Ora, eu sou todos os dias visitado por pessoas que ainda nada viram e creem tão firmemente como eu, pelo só estudo que fizeram da parte filosófica; para elas o fenômeno das manifestações é acessório; o fundo é a doutrina, a ciência; eles a veem tão grande, tão racional, que nela encontram tudo quanto pode satisfazer às suas aspirações interiores, à parte o fato das manifestações; do que concluem que, supondo não existissem as manifestações, a doutrina não deixaria de ser sempre a que melhor resolve uma multidão de problemas reputados insolúveis.
Quantos me disseram que essas ideias estavam em germe no seu cérebro, conquanto em estado de confusão.
O Espiritismo veio coordená-las, dar-lhes corpo, e foi para eles como um raio de luz. É o que explica o número de adeptos que a simples leitura de O Livro dos Espíritos produziu.

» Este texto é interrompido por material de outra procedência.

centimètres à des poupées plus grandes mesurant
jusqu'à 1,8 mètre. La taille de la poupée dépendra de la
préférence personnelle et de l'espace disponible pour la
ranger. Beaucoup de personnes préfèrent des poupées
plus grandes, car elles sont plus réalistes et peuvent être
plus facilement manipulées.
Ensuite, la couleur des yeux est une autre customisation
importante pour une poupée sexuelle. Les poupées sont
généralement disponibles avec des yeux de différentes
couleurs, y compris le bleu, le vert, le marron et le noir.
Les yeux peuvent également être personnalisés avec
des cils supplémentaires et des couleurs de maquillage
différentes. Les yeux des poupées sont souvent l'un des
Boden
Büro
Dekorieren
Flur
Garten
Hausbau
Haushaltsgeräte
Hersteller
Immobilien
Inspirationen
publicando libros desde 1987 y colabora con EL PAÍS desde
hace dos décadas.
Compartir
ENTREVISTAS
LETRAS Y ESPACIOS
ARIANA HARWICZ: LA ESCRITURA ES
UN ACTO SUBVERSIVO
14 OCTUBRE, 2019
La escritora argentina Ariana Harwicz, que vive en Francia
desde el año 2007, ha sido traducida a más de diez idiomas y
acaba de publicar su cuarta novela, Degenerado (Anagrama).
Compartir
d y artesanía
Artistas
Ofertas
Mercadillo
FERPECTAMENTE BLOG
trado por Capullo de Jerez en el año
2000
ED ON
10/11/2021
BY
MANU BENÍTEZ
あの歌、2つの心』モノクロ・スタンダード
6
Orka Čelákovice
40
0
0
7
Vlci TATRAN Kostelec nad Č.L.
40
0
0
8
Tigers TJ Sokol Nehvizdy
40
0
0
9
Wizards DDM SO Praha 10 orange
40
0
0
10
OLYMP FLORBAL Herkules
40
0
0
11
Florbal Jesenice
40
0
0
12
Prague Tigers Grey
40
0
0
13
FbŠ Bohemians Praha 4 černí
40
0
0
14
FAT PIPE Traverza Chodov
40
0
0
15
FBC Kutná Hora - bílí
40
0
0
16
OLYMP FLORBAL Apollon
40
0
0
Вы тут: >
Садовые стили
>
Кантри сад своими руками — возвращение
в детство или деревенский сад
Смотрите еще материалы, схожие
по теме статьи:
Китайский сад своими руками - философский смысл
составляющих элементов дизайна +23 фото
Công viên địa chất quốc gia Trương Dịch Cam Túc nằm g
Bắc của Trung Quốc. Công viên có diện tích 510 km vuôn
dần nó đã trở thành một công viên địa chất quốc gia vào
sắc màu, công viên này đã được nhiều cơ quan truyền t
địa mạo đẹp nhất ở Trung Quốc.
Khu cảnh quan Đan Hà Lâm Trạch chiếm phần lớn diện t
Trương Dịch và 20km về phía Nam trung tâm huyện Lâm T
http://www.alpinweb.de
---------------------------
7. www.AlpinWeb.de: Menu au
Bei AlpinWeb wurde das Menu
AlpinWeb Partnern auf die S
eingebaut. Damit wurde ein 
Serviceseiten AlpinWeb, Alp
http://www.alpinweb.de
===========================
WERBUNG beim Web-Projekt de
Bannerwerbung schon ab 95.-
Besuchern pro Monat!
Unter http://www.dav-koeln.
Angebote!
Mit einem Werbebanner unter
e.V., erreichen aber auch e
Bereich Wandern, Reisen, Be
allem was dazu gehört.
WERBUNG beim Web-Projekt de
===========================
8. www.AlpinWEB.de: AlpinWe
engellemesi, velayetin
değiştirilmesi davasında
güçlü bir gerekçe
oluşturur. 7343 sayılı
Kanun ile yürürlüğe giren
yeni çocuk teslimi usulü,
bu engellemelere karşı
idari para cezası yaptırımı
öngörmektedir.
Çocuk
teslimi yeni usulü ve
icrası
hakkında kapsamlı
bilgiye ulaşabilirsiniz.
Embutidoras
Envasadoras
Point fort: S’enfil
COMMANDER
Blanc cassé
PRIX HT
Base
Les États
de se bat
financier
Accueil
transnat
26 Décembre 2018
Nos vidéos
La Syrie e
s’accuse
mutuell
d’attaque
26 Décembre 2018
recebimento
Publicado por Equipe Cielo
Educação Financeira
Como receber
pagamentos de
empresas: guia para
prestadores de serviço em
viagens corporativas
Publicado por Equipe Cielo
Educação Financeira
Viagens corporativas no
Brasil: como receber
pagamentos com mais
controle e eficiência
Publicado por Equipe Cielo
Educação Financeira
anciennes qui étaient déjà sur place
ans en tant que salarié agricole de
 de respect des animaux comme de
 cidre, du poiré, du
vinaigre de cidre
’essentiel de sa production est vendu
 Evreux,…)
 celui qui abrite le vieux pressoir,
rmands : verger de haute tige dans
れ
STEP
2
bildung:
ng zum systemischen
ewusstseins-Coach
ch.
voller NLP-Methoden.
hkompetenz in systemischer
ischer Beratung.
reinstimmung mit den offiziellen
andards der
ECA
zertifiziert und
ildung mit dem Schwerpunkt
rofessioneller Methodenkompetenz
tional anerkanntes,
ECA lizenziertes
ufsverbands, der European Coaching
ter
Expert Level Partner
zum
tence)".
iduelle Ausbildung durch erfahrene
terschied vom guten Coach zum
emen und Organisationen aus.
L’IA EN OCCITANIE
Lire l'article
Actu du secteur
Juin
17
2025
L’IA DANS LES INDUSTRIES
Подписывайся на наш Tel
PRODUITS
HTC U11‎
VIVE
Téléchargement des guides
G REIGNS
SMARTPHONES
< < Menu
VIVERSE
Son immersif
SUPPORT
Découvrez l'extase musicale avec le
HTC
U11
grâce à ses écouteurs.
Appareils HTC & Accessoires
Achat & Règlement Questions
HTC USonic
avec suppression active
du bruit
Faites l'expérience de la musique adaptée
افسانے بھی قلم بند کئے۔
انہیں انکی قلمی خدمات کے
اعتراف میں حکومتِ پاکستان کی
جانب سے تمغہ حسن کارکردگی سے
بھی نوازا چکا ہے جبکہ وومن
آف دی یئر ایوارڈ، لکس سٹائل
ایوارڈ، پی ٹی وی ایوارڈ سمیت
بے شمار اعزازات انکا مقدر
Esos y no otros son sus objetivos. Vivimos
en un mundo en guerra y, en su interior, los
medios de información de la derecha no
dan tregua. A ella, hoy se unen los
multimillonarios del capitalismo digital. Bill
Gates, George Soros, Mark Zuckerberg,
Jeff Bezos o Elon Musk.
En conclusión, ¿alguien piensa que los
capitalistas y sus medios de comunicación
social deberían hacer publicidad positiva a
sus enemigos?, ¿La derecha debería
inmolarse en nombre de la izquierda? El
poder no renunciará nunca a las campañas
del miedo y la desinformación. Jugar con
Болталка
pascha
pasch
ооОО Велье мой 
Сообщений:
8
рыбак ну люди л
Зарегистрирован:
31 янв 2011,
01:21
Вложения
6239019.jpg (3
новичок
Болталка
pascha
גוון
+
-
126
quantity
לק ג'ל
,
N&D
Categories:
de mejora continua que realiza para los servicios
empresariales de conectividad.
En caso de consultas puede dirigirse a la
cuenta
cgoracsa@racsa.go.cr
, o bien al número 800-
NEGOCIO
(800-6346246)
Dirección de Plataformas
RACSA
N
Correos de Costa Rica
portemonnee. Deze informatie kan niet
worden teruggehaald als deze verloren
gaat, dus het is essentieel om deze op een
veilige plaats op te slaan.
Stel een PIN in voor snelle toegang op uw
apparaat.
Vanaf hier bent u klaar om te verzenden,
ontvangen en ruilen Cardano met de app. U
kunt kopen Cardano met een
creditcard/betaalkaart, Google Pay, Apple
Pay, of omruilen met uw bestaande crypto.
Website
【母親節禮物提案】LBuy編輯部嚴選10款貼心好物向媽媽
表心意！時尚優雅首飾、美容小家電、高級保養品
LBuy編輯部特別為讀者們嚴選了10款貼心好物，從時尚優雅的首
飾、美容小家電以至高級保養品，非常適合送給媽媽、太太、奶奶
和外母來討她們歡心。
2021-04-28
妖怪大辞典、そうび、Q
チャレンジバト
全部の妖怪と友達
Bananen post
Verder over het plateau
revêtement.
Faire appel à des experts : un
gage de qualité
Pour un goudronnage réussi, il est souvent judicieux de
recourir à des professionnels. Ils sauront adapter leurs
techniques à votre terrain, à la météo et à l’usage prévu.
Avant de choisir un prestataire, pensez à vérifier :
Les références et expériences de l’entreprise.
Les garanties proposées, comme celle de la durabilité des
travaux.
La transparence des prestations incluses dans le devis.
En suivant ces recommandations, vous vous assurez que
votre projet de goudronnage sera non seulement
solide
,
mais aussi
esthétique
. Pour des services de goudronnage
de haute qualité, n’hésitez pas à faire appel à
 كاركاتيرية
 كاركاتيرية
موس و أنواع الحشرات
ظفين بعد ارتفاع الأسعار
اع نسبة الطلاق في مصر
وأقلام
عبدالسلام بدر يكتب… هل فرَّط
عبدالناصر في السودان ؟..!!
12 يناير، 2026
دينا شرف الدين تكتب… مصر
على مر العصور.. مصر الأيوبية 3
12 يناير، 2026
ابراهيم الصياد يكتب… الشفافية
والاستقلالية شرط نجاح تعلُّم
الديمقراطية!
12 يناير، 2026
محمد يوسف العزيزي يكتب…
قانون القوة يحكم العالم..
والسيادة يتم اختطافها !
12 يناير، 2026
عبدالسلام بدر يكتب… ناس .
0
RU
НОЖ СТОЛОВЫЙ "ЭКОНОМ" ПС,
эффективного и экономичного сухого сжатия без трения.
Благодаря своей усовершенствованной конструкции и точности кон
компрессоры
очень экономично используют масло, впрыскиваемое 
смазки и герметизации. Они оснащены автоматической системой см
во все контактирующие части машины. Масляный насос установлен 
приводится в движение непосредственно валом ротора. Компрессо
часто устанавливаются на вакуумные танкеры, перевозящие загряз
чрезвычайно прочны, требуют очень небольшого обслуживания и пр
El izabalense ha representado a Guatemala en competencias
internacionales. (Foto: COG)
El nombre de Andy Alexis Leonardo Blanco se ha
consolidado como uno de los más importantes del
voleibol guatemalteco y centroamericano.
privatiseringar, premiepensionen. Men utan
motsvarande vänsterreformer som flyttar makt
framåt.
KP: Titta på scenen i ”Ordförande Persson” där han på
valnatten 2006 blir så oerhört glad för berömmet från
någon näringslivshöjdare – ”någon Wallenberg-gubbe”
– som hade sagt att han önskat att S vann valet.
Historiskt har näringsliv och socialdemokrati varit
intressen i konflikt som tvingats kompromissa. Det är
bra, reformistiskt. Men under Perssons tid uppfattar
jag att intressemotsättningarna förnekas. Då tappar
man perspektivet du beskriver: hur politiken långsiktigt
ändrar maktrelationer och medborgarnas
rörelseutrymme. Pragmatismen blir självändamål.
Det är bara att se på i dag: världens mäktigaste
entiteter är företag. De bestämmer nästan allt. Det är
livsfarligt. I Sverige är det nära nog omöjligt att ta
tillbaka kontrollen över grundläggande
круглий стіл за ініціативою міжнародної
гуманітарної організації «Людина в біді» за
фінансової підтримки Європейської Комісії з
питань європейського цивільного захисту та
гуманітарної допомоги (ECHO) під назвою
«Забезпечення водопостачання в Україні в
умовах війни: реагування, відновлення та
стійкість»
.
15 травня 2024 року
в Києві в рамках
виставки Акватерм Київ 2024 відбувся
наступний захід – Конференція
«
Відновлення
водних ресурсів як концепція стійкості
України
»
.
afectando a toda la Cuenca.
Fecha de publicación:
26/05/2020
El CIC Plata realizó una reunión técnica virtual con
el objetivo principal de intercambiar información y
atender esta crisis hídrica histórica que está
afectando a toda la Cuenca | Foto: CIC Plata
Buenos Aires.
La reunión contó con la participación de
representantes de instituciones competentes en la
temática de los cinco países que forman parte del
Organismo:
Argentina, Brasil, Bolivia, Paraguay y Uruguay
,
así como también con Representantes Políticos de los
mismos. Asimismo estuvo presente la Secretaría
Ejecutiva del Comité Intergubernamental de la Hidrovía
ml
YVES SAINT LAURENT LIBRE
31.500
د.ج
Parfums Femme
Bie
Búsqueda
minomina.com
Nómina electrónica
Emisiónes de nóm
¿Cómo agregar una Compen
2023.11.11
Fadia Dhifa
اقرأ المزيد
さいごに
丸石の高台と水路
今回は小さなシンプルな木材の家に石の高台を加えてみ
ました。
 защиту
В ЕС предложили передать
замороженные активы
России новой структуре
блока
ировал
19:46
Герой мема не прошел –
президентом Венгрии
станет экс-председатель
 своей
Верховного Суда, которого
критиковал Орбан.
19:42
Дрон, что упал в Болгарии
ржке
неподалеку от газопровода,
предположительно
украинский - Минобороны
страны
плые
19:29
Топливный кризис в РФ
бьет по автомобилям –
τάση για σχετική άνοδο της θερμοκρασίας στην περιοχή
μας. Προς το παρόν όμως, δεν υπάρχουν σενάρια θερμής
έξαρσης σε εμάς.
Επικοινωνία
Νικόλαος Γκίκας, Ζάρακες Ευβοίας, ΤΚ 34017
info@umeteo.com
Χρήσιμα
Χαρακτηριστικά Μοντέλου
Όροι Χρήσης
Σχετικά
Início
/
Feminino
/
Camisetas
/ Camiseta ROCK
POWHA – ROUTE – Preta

Acreditais que esse número seria o que é hoje, se nunca tivéssemos passado das mesas giratórias e falantes?
V. — O senhor tinha razão de dizer que das mesas giratórias e falantes saiu uma doutrina filosófica, e longe estava eu de suspeitar as consequências que surgiram de um fato encarado como simples objeto de curiosidade. Agora vejo quanto é vasto o campo aberto pelo vosso sistema.
A. K. — Nisso vos contesto, caro senhor; dais-me subida honra atribuindo-me esse sistema quando ele não me pertence. Ele foi totalmente deduzido do ensino dos Espíritos. Eu vi, observei, coordenei e procuro fazer compreender aos outros aquilo que compreendo; esta é a parte que me cabe.
Há entre o Espiritismo e outros sistemas filosóficos esta diferença capital; que estes são todos obra de homens, mais ou menos esclarecidos, ao passo que, naquele que me atribuís, eu não tenho o mérito da invenção de um só princípio.
Diz-se: a filosofia de Platão, de Descartes, de Leibniz; nunca se poderá dizer: a doutrina de Allan Kardec; e isto, felizmente, pois que valor pode ter um nome em assunto de tamanha gravidade?
O Espiritismo tem auxiliares de maior preponderância, ao lado dos quais somos simples átomos.